Devo ser privilegiada ou então tenho tido imensa sorte: não tenho nada a apontar ao SNS.
De todas as vezes que necessitei de recorrer ao serviço fui bem tratada e relativamente rápido.
Creio já o ter escrito que estou em crer que, conforme diz o povo, “queixamo-nos de barriga cheia”, se compararmos com outros países com PIBs muitíssimo maiores e com sistemas de saúde altamente discriminatórios e em nada gratuitos.
É atentarmos por exemplo no que se passa nos EUA, esse país democrático e onde se morre às portas dos hospitais, caso não se tenha seguro de saúde.
Em Portugal ninguém fica sem assistência, seja nacional, seja residente, esteja regular ou irregular.
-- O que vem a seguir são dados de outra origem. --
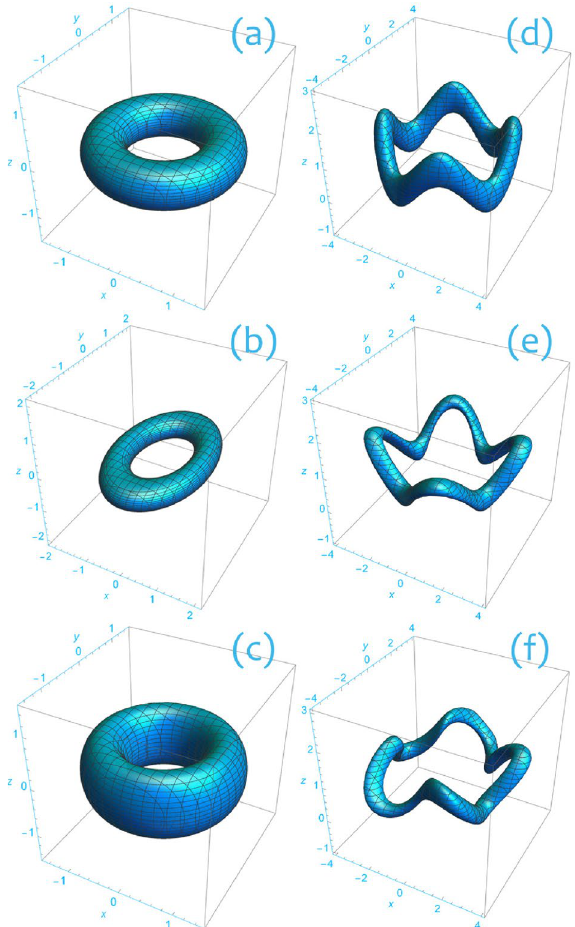
Figure 2. Toroidal surfaces obtained as level sets of the function (cid:31) defined by Eq. (6). ( a ) Axially symmetric torus (cid:31) = 0.15 with µ = r , µ 0 = 1 , E = 1 , and h = 0 . ( b ) Elliptic torus (cid:31) = 0.1 with µ = (cid:31) x 2 + 0.4 y 2 , µ 0 = 1 , E = 1 , and h = 0 . Notice that sections z = constant form ellipses. ( c ) Axially symmetric torus (cid:31) = 0.15 with µ = r , µ 0 = 1 , E = 0.4 , and h = 0 . Notice that sections ϕ = constant form ellipses. ( d ) Torus (cid:31) = 0.1 with µ = r , µ 0 = 3 , E = 1 , and h = 1 + 0.5sin ( 4 ϕ) . ( e ) Torus (cid:31) = 0.1 with µ = r , µ 0 = 3 + 0.5sin ( 4 ϕ) , E = 5 + 2.5sin ( 4 ϕ) , and h = 1 + 0.5sin ( 4 ϕ) . ( f ) Torus (cid:31) = 0.1 with µ = (cid:31) x 2 + ( 0.9 + 0.1sin ( 3 ϕ)) y 2 , µ 0 = 3 + 0.5sin ( 5 ϕ) , E = 5 + 2.5cos ( 3 ϕ) , and h = 1 + 0.5sin ( 4 ϕ) . Figure created using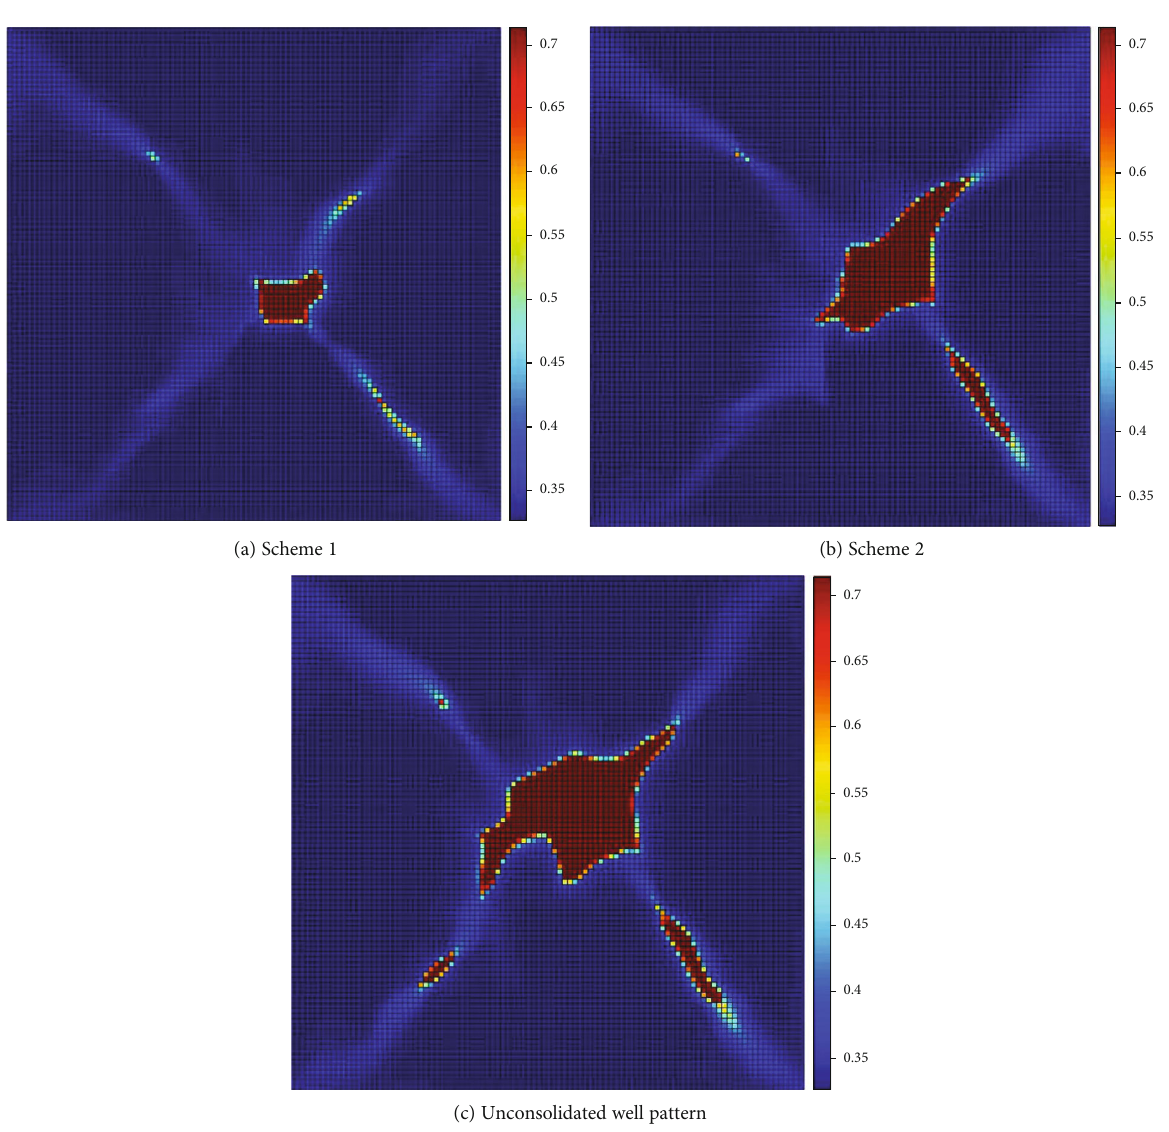
Figure 12: The remaining oil distribution after 20 years under di ff erent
Aliás, fomos o primeiro (quase me atrevo a dizer o único) país que durante a pandemia teve um programa de vacinação para sem-abrigo e migrantes em situação irregular.
Aqui chegados, naturalmente que há imensa coisa a melhorar e situações a corrigir.
Desde logo o que se prende com o reconhecimento de habilitações na área da saúde – médicos e enfermeiros – de imigrantes e refugiados.
Durante a pandemia, recorreu-se a muitos destes profissionais, de maneira a reforçar as equipas de combate ao vírus. Alguns ingressaram nos quadros, mas uma grande parte retornou aos seus trabalhos indiferenciados.
Com a vaga de refugiados ucranianos a chegar ao nosso País, criou-se uma dualidade de critérios que deverá ser ultrapassada o mais rapidamente possível, uma vez que não existem migrantes de primeira e de segunda categoria.
P., ucraniana chegada nos anos 80 do século passado ao nosso País, só agora viu o seu diploma de médica pediátrica reconhecido e passou a integrar o nosso Sistema de Saúde. Foram anos com cartas, requerimentos, exposições, apelos, enquanto aceitava trabalhos, de limpeza primeiro e depois de acompanhamento de idosos acamados. Décadas com as suas capacidades em suspenso, sentindo-se impotente perante um sistema que só lhe colocava obstáculos. Finalmente, a sua saga teve um final feliz.
Entendo que, no caso de habilitações, por exemplo em Direito, a equivalência não possa ser imediata já que os sistemas legislativos são diferentes, mas, desculpem lá, anatomia humana é igual em todo o lado, certo?
Como o têm os (as) refugiados(as) ucranianos(as) que chegam com os diplomas na mão e cujo reconhecimento é, neste momento, quase automático.
S. é refugiada afegã.
Fugiu com a mãe viúva e uma irmã, dum país onde ser mulher é, praticamente, um crime. Quando o regime foi tomado pelo taliban, encontrava-se no último semestre do curso de medicina. Trouxe consigo todos os certificados, declarações e demais papelada, para que pudesse solicitar equivalência e terminar em Portugal a sua formação. Impossível. Nem uma única equivalência. Uma única!
S. já não se importa de repetir anos de estudo. Já nem sequer se importa que lhe sejam reconhecidas habilitações para qualquer área de saúde. Apenas quer trabalhar naquilo para que se preparou. Tenta em vão por todos os meios e desespera.
J. era médico em Cuba, país reconhecido pela sua qualidade na área médica.
Sabe que alguns colegas conseguiram até com alguma facilidade, que lhes fosse dada equivalência e lhes fosse permitido o exercício da profissão. Porém J. tem um grande senão: tem mais de cinquenta anos! Pelo menos é a única explicação que consegue intuir, uma vez que nem resposta lhe é dada aos seus pedidos.
Todos são migrantes, todos têm consigo os atestados e certidões que comprovam as suas declarações. Nem todos conseguem atingir o objetivo.
Não me custa a acreditar que alguns cursos administrados em determinados países sejam mais reconhecidos e fiáveis que outros. Mas, se existem dúvidas, porque não é feito um exame para aferir da capacidade da pessoa?
Entendo que, no caso de habilitações, por exemplo em Direito, a equivalência não possa ser imediata já que os sistemas legislativos são diferentes, mas, desculpem lá, anatomia humana é igual em todo o lado, certo?
Ouvi o sr. bastonário explicar muito bem que o problema não está na Ordem dos Médicos, mas nos requisitos das Faculdades de Medicina. Mas então deverão os mesmos ser iguais e aplicarem-se da mesma forma a todas as nacionalidades.
Enquanto isso, clamamos pela falta de médicos.
Pois bem, alguns estão a construir ou a limpar as nossas casas.
Se calhar está na hora de também olhar para esta situação.